======== Available data

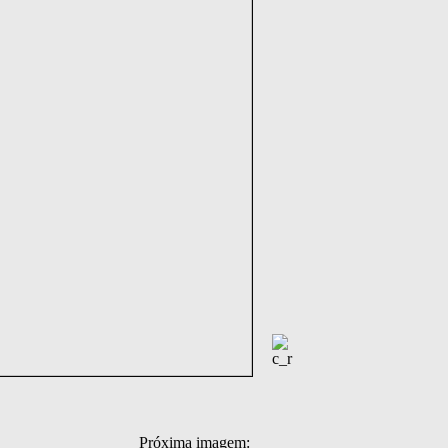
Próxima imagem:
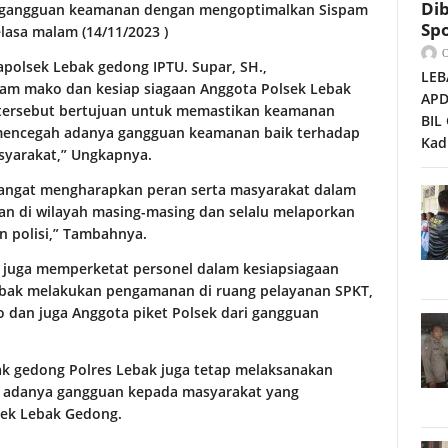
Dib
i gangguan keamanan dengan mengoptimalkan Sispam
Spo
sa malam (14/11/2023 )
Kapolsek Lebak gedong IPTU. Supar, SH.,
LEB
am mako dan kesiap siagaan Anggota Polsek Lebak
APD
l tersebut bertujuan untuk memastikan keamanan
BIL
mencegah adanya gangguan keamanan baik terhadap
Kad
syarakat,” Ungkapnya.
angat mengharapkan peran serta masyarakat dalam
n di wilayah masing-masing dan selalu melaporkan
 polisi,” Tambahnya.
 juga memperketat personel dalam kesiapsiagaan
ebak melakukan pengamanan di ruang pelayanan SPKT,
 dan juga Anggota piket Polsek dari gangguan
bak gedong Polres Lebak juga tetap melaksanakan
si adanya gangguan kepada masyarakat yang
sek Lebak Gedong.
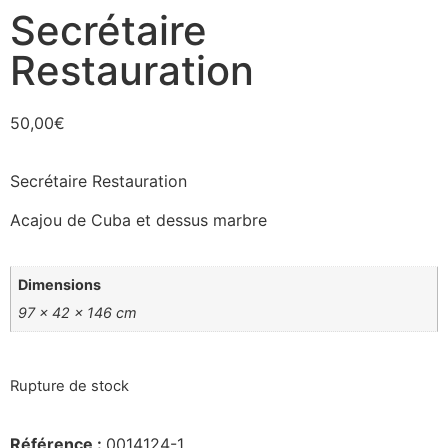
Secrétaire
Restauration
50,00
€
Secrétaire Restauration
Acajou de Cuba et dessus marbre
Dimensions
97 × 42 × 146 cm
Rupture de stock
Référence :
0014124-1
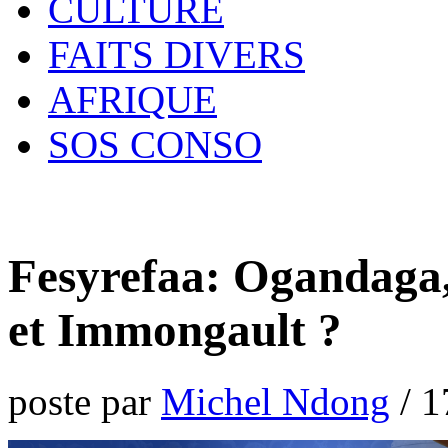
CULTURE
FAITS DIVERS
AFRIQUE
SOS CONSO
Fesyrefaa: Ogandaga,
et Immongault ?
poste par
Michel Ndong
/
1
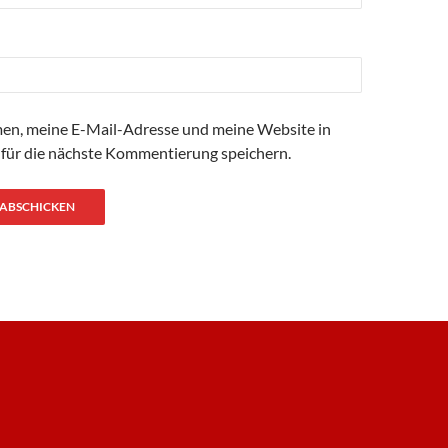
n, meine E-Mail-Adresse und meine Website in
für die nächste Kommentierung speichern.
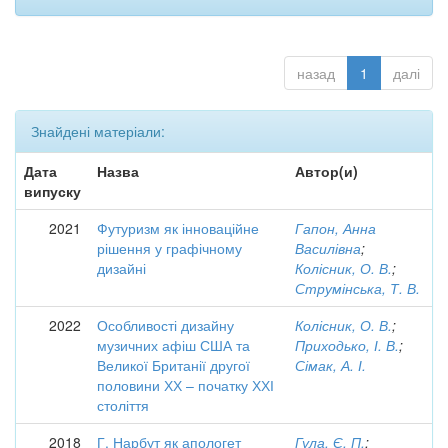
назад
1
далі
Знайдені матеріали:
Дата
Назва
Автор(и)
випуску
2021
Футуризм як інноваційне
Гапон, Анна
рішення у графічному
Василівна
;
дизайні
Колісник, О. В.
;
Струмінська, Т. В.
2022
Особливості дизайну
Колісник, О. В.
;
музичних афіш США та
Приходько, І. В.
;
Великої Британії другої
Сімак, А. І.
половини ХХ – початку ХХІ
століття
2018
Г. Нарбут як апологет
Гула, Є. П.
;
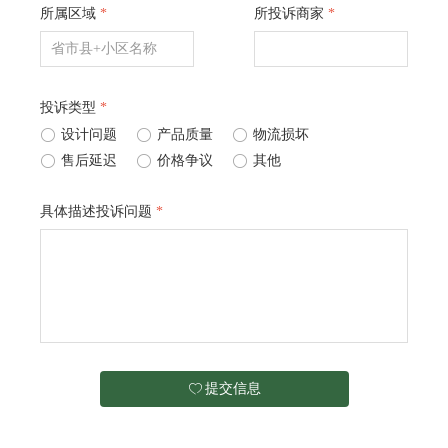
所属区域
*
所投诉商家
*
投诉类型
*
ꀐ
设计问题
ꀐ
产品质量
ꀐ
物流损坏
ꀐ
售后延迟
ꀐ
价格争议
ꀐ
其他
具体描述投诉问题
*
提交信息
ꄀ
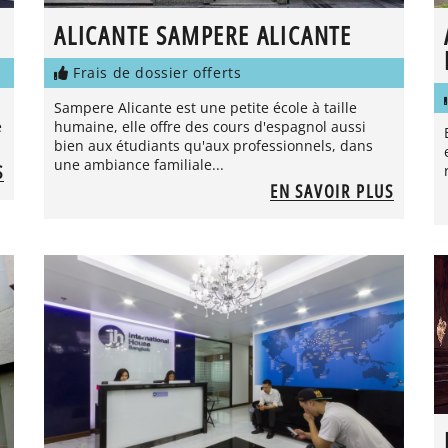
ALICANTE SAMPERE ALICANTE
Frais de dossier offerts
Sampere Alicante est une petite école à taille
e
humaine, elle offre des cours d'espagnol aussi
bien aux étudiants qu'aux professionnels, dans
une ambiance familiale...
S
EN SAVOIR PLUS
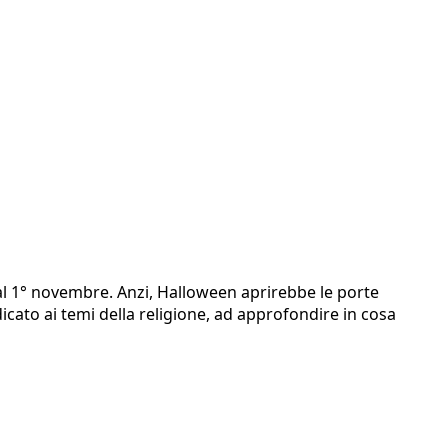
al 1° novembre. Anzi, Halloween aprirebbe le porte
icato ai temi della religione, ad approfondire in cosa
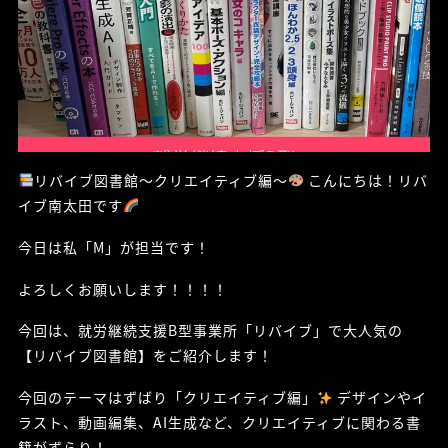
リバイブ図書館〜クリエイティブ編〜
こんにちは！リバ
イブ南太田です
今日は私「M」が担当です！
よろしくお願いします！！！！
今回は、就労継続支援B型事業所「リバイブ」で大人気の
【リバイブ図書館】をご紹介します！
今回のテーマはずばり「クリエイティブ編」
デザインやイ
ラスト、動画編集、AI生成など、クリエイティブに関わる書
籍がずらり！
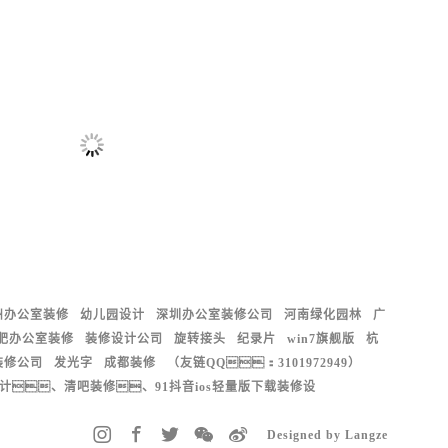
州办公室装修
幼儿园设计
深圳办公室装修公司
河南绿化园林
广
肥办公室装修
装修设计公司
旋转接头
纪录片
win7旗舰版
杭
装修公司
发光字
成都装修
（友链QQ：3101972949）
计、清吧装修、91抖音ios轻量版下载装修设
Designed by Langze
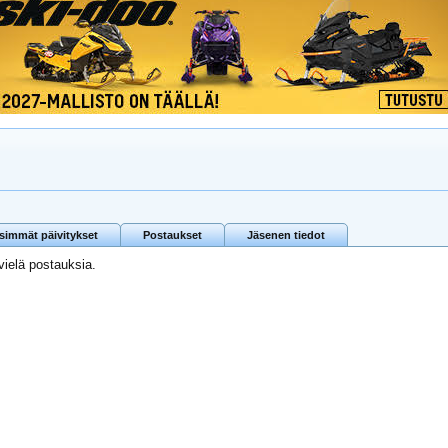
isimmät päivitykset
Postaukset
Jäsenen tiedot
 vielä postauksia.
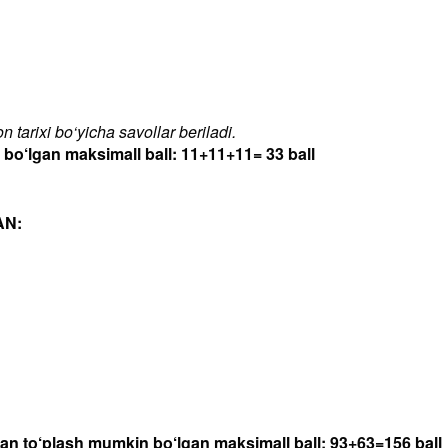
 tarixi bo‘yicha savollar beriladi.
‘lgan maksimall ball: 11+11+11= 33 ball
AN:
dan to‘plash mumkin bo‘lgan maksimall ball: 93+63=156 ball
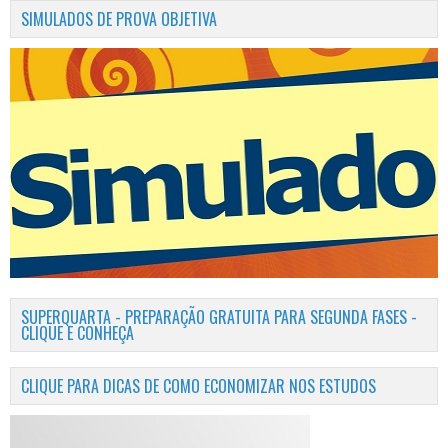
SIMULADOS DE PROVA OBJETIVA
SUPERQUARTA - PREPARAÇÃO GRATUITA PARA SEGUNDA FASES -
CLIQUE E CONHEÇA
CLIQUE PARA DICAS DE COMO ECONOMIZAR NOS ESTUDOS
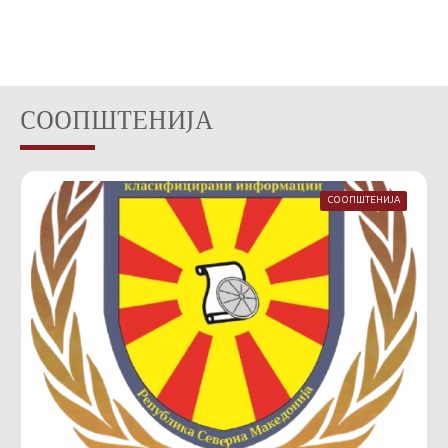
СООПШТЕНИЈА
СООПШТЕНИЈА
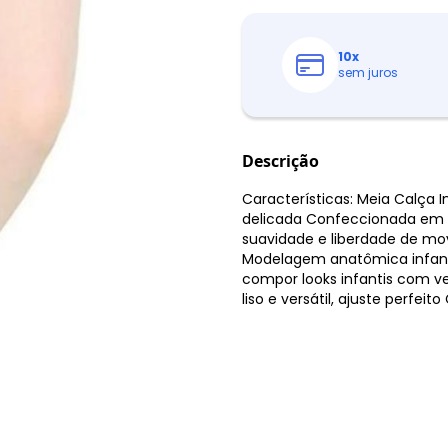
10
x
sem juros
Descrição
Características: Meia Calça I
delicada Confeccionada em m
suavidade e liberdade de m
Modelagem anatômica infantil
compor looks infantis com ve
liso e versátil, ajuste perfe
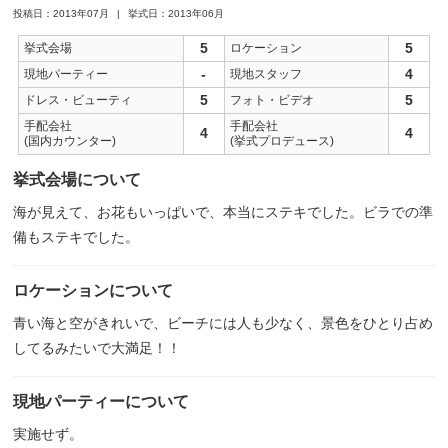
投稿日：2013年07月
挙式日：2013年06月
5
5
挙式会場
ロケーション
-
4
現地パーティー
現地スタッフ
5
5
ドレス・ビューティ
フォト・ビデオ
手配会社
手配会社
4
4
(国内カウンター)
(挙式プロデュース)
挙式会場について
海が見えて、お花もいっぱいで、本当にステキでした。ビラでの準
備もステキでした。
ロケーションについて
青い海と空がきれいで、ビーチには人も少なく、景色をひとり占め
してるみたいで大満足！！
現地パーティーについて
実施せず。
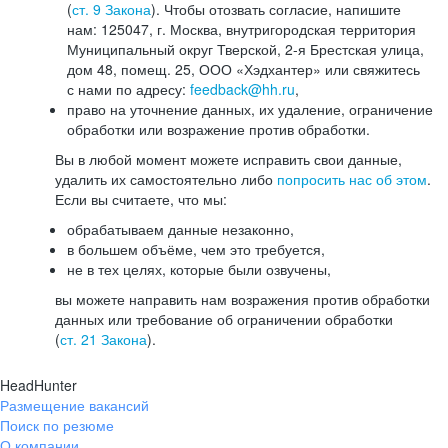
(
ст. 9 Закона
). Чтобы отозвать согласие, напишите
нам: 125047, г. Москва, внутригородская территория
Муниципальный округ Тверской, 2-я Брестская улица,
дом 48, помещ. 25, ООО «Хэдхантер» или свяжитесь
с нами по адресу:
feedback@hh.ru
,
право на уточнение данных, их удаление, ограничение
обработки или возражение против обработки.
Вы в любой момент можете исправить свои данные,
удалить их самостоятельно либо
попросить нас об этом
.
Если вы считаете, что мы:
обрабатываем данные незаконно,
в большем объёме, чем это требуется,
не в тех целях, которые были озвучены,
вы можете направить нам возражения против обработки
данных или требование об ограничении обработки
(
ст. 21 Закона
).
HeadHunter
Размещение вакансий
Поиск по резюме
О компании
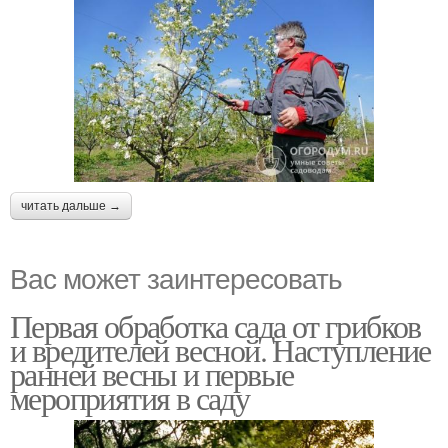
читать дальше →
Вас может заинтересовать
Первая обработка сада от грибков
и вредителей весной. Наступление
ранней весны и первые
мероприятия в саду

================

What is needed ::
Repeat every entry exactly, but leave out the pictures.

Answer ::
Próxima imagem:
Dib
i gangguan keamanan dengan mengoptimalkan Sispam
Spo
sa malam (14/11/2023 )
Kapolsek Lebak gedong IPTU. Supar, SH.,
LEB
am mako dan kesiap siagaan Anggota Polsek Lebak
APD
l tersebut bertujuan untuk memastikan keamanan
BIL
mencegah adanya gangguan keamanan baik terhadap
Kad
syarakat,” Ungkapnya.
angat mengharapkan peran serta masyarakat dalam
n di wilayah masing-masing dan selalu melaporkan
 polisi,” Tambahnya.
 juga memperketat personel dalam kesiapsiagaan
ebak melakukan pengamanan di ruang pelayanan SPKT,
 dan juga Anggota piket Polsek dari gangguan
bak gedong Polres Lebak juga tetap melaksanakan
si adanya gangguan kepada masyarakat yang
sek Lebak Gedong.
Secrétaire
Restauration
50,00
€
Secrétaire Restauration
Acajou de Cuba et dessus marbre
Dimensions
97 × 42 × 146 cm
Rupture de stock
Référence :
0014124-1
CULTURE
FAITS DIVERS
AFRIQUE
SOS CONSO
Fesyrefaa: Ogandaga,
et Immongault ?
poste par
Michel Ndong
/
1
n, meine E-Mail-Adresse und meine Website in
für die nächste Kommentierung speichern.
назад
1
далі
Знайдені матеріали:
Дата
Назва
Автор(и)
випуску
2021
Футуризм як інноваційне
Гапон, Анна
рішення у графічному
Василівна
;
дизайні
Колісник, О. В.
;
Струмінська, Т. В.
2022
Особливості дизайну
Колісник, О. В.
;
музичних афіш США та
Приходько, І. В.
;
Великої Британії другої
Сімак, А. І.
половини ХХ – початку ХХІ
століття
2018
Г. Нарбут як апологет
Гула, Є. П.
;
所属区域
*
所投诉商家
*
投诉类型
*
ꀐ
设计问题
ꀐ
产品质量
ꀐ
物流损坏
ꀐ
售后延迟
ꀐ
价格争议
ꀐ
其他
具体描述投诉问题
*
提交信息
ꄀ
ALICANTE SAMPERE ALICANTE
Frais de dossier offerts
Sampere Alicante est une petite école à taille
e
humaine, elle offre des cours d'espagnol aussi
bien aux étudiants qu'aux professionnels, dans
une ambiance familiale...
S
EN SAVOIR PLUS
al 1° novembre. Anzi, Halloween aprirebbe le porte
icato ai temi della religione, ad approfondire in cosa
リバイブ図書館〜クリエイティブ編〜
こんにちは！リバ
イブ南太田です
今日は私「M」が担当です！
よろしくお願いします！！！！
今回は、就労継続支援B型事業所「リバイブ」で大人気の
【リバイブ図書館】をご紹介します！
今回のテーマはずばり「クリエイティブ編」
デザインやイ
ラスト、動画編集、AI生成など、クリエイティブに関わる書
籍がずらり！
州办公室装修
幼儿园设计
深圳办公室装修公司
河南绿化园林
广
肥办公室装修
装修设计公司
旋转接头
纪录片
win7旗舰版
杭
装修公司
发光字
成都装修
（友链QQ：3101972949）
计、清吧装修、91抖音ios轻量版下载装修设
Designed by Langze
isimmät päivitykset
Postaukset
Jäsenen tiedot
 vielä postauksia.
 tarixi bo‘yicha savollar beriladi.
‘lgan maksimall ball: 11+11+11= 33 ball
AN:
dan to‘plash mumkin bo‘lgan maksimall ball: 93+63=156 ball
SIMULADOS DE PROVA OBJETIVA
SUPERQUARTA - PREPARAÇÃO GRATUITA PARA SEGUNDA FASES -
CLIQUE E CONHEÇA
CLIQUE PARA DICAS DE COMO ECONOMIZAR NOS ESTUDOS
СООПШТЕНИЈА
СООПШТЕНИЈА
10
x
sem juros
Descrição
Características: Meia Calça I
delicada Confeccionada em m
suavidade e liberdade de m
Modelagem anatômica infantil
compor looks infantis com ve
liso e versátil, ajuste perfe
投稿日：2013年07月
挙式日：2013年06月
5
5
挙式会場
ロケーション
-
4
現地パーティー
現地スタッフ
5
5
ドレス・ビューティ
フォト・ビデオ
手配会社
手配会社
4
4
(国内カウンター)
(挙式プロデュース)
挙式会場について
海が見えて、お花もいっぱいで、本当にステキでした。ビラでの準
備もステキでした。
ロケーションについて
青い海と空がきれいで、ビーチには人も少なく、景色をひとり占め
してるみたいで大満足！！
現地パーティーについて
実施せず。
(
ст. 9 Закона
). Чтобы отозвать согласие, напишите
нам: 125047, г. Москва, внутригородская территория
Муниципальный округ Тверской, 2-я Брестская улица,
дом 48, помещ. 25, ООО «Хэдхантер» или свяжитесь
с нами по адресу:
feedback@hh.ru
,
право на уточнение данных, их удаление, ограничение
обработки или возражение против обработки.
Вы в любой момент можете исправить свои данные,
удалить их самостоятельно либо
попросить нас об этом
.
Если вы считаете, что мы:
обрабатываем данные незаконно,
в большем объёме, чем это требуется,
не в тех целях, которые были озвучены,
вы можете направить нам возражения против обработки
данных или требование об ограничении обработки
(
ст. 21 Закона
).
HeadHunter
Размещение вакансий
Поиск по резюме
О компании
читать дальше →
Вас может заинтересовать
Первая обработка сада от грибков
и вредителей весной. Наступление
ранней весны и первые
мероприятия в саду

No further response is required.